Sancho était en train de jaser, et n’en serait assurément pas resté en si beau chemin, si Don Quichotte ne lui eût dit le premier, qu’il fallait dormir parce qu’il était tard. Sancho se tut, et en peu de temps notre héros l’entendit ronfler comme une pédale d’orgue. Il se leva et acheva de noircir ses armes, et s’étant couché il rêva au moyen de les emporter sans être aperçu, et il n’en trouva point de meilleur que de faire semblant d’aller dès le matin se promener et de les mettre sous sa robe de chambre. Il le fit, et celui qui avait ordre de le suivre, sut où il les avait déposées. La société qui en fut instruite, n’eut garde d’empêcher un combat qui devait la divertir. Tout ce qu’on fit, ce fut d’empêcher qu’il ne fût sanglant.
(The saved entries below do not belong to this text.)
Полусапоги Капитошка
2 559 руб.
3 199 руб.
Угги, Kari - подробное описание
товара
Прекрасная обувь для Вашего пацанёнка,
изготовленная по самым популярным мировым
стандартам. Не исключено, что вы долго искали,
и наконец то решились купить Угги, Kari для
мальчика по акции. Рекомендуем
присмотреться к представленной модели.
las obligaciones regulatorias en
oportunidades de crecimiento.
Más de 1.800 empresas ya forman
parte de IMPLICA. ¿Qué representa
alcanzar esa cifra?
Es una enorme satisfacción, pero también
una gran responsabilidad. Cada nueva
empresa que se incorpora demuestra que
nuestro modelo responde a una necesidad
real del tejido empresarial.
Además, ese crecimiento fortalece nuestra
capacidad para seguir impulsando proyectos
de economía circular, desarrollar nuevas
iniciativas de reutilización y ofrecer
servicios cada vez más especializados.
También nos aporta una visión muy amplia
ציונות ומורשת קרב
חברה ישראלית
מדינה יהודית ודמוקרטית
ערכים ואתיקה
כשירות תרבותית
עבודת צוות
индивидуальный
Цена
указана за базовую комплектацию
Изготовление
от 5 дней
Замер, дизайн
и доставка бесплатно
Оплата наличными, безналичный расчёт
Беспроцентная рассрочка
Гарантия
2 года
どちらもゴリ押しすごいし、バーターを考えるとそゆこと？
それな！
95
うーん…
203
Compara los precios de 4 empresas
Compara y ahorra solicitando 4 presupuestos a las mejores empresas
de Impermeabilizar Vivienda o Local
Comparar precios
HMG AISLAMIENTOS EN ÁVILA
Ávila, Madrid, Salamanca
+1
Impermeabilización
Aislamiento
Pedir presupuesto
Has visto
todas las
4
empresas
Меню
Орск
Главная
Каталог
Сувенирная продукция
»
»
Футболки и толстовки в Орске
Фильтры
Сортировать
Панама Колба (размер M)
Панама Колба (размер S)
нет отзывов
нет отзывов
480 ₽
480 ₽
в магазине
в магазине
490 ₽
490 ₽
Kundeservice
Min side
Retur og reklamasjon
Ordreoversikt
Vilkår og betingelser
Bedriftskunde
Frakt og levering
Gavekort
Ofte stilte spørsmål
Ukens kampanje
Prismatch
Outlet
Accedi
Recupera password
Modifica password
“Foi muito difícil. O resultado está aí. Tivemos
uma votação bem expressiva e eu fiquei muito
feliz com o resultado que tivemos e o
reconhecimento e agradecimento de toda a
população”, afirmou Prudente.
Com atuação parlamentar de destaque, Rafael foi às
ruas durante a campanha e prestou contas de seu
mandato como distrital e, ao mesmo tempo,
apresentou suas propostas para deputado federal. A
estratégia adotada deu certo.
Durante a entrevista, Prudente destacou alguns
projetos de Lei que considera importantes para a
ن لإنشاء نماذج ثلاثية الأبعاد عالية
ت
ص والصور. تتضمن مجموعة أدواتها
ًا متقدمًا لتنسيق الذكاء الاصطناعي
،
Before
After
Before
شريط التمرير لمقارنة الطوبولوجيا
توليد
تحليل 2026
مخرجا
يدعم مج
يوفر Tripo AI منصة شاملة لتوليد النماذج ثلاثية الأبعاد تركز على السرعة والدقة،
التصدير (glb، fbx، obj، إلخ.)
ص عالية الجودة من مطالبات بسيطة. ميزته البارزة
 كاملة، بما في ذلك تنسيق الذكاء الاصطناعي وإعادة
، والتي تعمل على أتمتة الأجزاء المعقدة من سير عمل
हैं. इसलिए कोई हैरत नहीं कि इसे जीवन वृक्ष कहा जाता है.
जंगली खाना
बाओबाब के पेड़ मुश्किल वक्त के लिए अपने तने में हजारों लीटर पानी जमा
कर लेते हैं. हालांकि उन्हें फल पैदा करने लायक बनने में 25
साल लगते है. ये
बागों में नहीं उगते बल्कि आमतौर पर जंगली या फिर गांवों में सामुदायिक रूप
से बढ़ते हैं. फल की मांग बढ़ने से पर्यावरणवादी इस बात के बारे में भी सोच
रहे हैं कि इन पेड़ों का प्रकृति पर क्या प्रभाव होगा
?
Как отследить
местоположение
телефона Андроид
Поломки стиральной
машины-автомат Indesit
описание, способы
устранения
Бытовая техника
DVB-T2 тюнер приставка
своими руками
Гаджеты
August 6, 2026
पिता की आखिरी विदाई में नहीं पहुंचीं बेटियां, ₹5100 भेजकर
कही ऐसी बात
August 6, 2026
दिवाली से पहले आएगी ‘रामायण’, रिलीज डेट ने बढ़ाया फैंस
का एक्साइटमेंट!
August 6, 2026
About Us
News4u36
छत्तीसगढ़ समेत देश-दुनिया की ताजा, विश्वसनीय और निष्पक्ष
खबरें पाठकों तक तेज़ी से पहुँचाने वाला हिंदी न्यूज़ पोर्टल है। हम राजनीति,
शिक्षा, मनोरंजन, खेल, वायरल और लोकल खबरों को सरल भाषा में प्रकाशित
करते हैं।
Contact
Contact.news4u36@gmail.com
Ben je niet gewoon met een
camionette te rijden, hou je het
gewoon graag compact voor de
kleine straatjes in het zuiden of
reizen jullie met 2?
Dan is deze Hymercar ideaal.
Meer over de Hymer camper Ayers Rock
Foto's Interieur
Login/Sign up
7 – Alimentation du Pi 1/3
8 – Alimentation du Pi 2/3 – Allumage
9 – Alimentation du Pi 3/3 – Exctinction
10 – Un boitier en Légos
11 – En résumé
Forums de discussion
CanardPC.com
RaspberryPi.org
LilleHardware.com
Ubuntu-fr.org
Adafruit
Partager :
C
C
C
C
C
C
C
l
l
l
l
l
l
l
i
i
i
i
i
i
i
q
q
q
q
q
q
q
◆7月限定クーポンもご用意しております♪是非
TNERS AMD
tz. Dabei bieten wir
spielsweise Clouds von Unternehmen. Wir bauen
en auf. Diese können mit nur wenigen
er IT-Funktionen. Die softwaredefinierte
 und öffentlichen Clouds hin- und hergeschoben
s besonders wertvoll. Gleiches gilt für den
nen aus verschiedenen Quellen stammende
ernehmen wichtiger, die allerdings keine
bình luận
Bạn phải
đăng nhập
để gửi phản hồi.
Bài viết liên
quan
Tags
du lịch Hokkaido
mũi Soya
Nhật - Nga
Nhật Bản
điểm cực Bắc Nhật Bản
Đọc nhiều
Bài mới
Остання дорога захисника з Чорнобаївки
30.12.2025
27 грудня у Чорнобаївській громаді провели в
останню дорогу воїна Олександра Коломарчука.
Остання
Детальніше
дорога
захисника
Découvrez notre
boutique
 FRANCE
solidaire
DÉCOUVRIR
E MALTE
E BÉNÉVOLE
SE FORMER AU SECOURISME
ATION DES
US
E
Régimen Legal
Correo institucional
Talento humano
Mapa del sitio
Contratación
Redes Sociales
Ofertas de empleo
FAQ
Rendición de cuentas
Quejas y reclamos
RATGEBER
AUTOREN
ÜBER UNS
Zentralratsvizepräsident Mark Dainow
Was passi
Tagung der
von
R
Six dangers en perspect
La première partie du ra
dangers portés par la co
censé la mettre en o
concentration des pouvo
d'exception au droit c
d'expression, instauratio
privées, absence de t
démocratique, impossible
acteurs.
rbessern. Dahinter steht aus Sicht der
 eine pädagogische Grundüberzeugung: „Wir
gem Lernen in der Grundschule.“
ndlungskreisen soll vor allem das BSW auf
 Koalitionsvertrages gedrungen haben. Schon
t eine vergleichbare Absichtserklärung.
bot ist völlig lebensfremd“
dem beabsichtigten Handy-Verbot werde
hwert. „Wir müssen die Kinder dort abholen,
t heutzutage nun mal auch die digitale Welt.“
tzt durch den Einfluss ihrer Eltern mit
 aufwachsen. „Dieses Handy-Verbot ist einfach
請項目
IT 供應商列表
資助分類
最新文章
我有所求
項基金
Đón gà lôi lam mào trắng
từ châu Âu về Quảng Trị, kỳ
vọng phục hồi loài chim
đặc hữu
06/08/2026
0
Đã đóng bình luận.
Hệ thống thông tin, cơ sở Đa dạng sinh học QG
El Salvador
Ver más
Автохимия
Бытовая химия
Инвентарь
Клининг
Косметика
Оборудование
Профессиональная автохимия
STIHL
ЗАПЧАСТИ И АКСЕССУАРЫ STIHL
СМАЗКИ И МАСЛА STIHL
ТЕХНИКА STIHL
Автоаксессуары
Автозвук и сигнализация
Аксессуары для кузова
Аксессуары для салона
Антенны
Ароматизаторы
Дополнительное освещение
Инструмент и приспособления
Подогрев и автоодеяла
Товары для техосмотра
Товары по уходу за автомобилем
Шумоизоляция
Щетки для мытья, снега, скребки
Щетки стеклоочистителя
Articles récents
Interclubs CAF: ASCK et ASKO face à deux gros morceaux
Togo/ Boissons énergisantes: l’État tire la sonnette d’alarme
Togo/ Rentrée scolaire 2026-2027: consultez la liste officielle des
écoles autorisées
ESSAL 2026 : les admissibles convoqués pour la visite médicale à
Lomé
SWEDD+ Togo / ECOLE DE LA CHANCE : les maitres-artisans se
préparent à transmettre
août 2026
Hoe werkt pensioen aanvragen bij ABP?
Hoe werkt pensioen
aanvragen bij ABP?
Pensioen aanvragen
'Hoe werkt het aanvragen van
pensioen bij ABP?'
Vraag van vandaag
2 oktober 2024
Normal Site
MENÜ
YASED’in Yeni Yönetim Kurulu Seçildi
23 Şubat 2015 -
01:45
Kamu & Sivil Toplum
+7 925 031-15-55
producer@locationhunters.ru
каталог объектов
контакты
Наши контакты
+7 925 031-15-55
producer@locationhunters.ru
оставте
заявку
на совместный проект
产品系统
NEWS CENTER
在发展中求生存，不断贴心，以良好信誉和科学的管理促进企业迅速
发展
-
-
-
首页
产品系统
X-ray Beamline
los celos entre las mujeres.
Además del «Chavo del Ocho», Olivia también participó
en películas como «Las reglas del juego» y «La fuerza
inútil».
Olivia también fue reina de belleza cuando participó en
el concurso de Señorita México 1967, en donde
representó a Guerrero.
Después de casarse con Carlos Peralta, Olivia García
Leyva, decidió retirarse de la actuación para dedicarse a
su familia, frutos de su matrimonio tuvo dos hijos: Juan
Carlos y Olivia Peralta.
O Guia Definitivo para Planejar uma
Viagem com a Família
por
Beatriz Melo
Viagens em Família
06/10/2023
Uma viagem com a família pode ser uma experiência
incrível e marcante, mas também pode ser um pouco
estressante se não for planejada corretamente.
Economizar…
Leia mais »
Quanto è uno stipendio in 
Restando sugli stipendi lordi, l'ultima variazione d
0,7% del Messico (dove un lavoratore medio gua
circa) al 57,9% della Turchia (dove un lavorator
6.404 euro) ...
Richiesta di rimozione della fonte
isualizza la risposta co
On fit jeter de l’eau gommée dans le fourreau des épées de nos deux aventuriers, et on fit briser leurs lances si proprement, que la fracture ne paraissait pas ; mais si profondément pourtant, qu’elles ne pouvaient pas faire le moindre effort sans achever de se briser tout à fait.

Sancho passa encore toute la journée dans son lit où il but et mangea à son ordinaire, c’est-à-dire qu’il pensa se crever, en faisant raison le verre à la main à tous les gens du duc et du comte qui étaient venus le voir pendant la journée, si bien qu’il avait terriblement les dents mêlées le soir que toute la société vint le voir pour apprendre des nouvelles de sa santé. La belle Mademoiselle de la Bastide le fit souvenir de son défi pour le lendemain à tous les chevaliers, pour l’honneur de la comtesse, qui fit semblant de le prier de n’y point aller, et lui dit qu’elle lui avait assez d’obligation sans y ajouter celle-là, et qu’elle ne méritait pas qu’il s’exposât pour elle à de nouveaux dangers ; mais elle l’en pria d’une manière à l’y engager encore plus fortement ; aussi répondit-il qu’il ne manquerait pas à l’assignation. La Provençale qui avait fait disposer toutes choses, le flatta de sa victoire sur l’enchanteur qui lui avait abandonné ses armes, et lui insinua que cet endroit était heureux, et qu’après y avoir vaincu un démon, il n’y avait pas d’apparence que des chevaliers lui résistassent : enfin elle le tourna si bien, qu’elle le fit résoudre d’aller y porter son cartel, et de prendre ce même endroit pour le champ de sa gloire, et la défaite des chevaliers.